Directions for this task —
Below are some records. Return exactly the lines from the one containing "left hip: (619, 617)" through the one containing "right back paw: (1272, 842)", both included, and only those.

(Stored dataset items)
________________

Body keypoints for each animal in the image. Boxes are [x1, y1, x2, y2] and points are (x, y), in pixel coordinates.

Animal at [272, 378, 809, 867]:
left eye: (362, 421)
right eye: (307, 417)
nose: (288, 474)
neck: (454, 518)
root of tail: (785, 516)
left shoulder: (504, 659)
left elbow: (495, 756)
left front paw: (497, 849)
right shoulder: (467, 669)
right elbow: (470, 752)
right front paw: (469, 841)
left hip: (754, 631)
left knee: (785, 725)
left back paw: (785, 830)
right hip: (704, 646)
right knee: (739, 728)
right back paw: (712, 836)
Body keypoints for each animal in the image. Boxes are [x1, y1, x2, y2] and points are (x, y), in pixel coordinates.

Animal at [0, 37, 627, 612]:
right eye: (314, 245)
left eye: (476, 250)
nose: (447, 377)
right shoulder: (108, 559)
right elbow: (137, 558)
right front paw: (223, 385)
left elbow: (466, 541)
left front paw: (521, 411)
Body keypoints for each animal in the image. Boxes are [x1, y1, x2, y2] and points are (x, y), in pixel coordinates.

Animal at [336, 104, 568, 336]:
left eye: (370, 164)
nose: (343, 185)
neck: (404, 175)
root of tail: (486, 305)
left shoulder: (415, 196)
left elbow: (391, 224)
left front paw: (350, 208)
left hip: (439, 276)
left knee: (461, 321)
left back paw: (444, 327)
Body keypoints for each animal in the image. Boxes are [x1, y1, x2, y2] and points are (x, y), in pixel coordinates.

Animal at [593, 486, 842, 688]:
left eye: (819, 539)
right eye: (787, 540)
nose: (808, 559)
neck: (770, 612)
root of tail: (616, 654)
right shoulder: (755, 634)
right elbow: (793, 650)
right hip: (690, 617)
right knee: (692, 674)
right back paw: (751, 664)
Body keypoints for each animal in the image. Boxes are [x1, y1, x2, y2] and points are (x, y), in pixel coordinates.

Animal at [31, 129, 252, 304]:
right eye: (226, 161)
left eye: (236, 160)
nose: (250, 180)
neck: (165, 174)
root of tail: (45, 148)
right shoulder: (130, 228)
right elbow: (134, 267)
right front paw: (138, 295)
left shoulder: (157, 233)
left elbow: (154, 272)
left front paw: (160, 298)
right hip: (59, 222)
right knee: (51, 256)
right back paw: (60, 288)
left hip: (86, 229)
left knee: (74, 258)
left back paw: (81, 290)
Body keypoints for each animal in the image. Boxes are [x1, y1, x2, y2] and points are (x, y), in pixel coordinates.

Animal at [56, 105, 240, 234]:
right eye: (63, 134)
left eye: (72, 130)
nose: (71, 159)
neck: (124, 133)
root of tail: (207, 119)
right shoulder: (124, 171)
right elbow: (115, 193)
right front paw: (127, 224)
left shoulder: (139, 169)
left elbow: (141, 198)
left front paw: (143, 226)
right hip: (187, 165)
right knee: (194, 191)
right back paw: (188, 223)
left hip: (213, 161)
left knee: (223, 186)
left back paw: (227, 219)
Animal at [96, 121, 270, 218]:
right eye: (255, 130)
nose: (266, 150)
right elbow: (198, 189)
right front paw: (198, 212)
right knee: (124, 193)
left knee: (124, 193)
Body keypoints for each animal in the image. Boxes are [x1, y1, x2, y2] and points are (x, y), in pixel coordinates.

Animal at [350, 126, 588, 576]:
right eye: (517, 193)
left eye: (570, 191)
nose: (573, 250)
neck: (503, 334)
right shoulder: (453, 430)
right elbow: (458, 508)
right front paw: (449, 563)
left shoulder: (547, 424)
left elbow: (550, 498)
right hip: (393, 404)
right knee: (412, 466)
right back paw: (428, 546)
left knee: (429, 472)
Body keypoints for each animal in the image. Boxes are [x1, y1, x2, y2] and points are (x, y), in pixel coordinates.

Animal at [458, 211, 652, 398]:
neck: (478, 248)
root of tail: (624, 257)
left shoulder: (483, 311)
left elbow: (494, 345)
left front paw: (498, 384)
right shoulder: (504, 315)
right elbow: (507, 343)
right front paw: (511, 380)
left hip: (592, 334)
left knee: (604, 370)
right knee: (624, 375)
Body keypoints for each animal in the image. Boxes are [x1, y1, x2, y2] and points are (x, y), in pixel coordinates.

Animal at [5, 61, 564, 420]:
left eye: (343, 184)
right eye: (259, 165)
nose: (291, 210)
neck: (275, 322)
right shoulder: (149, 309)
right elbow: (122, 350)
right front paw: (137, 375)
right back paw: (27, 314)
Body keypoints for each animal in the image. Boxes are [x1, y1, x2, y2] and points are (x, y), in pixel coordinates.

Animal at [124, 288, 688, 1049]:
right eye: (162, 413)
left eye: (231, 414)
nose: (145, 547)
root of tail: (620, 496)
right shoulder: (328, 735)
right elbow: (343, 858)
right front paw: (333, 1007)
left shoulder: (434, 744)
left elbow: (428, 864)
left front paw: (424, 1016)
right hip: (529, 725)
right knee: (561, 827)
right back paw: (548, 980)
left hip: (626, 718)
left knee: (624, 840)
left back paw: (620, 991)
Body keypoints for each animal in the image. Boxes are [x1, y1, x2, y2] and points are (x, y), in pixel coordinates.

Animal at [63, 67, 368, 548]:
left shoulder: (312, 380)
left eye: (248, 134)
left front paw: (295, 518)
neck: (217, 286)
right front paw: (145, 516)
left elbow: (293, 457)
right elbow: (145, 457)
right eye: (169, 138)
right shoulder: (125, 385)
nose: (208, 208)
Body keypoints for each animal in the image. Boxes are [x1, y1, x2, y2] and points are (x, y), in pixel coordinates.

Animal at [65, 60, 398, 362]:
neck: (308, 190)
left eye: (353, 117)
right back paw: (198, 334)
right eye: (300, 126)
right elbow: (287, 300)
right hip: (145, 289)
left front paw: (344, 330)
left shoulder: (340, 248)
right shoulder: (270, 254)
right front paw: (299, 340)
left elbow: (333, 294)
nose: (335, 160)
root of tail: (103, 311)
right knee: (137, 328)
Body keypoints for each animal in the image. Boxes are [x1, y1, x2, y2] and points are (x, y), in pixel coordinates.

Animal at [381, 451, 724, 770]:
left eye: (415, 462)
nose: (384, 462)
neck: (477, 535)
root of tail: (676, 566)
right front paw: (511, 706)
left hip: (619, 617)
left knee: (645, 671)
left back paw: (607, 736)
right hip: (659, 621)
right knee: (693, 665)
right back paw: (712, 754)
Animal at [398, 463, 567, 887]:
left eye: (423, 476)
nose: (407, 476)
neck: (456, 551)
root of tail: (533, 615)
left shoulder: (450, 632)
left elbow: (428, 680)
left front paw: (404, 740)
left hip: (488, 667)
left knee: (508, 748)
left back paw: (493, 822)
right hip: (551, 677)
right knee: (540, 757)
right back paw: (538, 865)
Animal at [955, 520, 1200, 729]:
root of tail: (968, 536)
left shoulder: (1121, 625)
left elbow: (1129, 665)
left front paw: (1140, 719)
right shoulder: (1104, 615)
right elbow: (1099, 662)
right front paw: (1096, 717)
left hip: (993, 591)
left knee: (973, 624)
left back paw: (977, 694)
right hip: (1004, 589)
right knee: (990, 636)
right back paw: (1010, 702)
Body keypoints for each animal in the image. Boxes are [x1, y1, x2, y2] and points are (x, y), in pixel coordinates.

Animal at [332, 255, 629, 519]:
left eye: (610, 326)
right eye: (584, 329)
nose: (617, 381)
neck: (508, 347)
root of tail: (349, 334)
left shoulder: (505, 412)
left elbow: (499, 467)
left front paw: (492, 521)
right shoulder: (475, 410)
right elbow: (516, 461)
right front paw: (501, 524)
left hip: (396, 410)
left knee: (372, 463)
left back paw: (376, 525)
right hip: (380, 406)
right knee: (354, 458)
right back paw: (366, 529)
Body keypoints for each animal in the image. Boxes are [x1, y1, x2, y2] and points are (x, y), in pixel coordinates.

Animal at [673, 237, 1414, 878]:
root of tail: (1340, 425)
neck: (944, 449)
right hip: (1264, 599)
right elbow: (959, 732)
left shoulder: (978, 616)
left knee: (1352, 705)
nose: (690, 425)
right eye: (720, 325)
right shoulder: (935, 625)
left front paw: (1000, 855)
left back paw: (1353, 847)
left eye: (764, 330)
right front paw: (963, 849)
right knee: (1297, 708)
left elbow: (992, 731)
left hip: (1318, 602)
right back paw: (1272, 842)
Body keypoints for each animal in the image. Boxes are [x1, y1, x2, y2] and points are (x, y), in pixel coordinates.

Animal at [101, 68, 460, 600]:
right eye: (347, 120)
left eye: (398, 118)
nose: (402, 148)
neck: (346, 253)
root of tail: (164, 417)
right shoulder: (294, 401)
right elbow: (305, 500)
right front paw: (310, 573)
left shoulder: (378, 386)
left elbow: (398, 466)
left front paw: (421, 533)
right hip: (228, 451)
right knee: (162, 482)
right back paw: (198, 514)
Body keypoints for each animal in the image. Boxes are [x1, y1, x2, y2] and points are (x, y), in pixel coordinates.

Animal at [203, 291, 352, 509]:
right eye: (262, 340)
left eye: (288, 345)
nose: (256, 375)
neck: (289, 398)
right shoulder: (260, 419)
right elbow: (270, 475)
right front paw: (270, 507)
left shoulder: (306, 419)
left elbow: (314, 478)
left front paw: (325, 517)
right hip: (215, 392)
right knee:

________________

Final answer —
left hip: (619, 617)
left knee: (645, 671)
left back paw: (607, 736)
right hip: (659, 621)
right knee: (693, 665)
right back paw: (712, 754)
Animal at [398, 463, 567, 887]:
left eye: (423, 476)
nose: (407, 476)
neck: (456, 551)
root of tail: (533, 615)
left shoulder: (450, 632)
left elbow: (428, 680)
left front paw: (404, 740)
left hip: (488, 667)
left knee: (508, 748)
left back paw: (493, 822)
right hip: (551, 677)
right knee: (540, 757)
right back paw: (538, 865)
Animal at [955, 520, 1200, 729]:
root of tail: (968, 536)
left shoulder: (1121, 625)
left elbow: (1129, 665)
left front paw: (1140, 719)
right shoulder: (1104, 615)
right elbow: (1099, 662)
right front paw: (1096, 717)
left hip: (993, 591)
left knee: (973, 624)
left back paw: (977, 694)
right hip: (1004, 589)
right knee: (990, 636)
right back paw: (1010, 702)
Body keypoints for each animal in the image. Boxes are [x1, y1, x2, y2] and points are (x, y), in pixel coordinates.

Animal at [332, 255, 629, 519]:
left eye: (610, 326)
right eye: (584, 329)
nose: (617, 381)
neck: (508, 347)
root of tail: (349, 334)
left shoulder: (505, 412)
left elbow: (499, 467)
left front paw: (492, 521)
right shoulder: (475, 410)
right elbow: (516, 461)
right front paw: (501, 524)
left hip: (396, 410)
left knee: (372, 463)
left back paw: (376, 525)
right hip: (380, 406)
right knee: (354, 458)
right back paw: (366, 529)
Body keypoints for each animal in the image. Boxes are [x1, y1, x2, y2] and points are (x, y), in pixel coordinates.

Animal at [673, 237, 1414, 878]:
root of tail: (1340, 425)
neck: (944, 449)
right hip: (1264, 599)
right elbow: (959, 732)
left shoulder: (978, 616)
left knee: (1352, 705)
nose: (690, 425)
right eye: (720, 325)
right shoulder: (935, 625)
left front paw: (1000, 855)
left back paw: (1353, 847)
left eye: (764, 330)
right front paw: (963, 849)
right knee: (1297, 708)
left elbow: (992, 731)
left hip: (1318, 602)
right back paw: (1272, 842)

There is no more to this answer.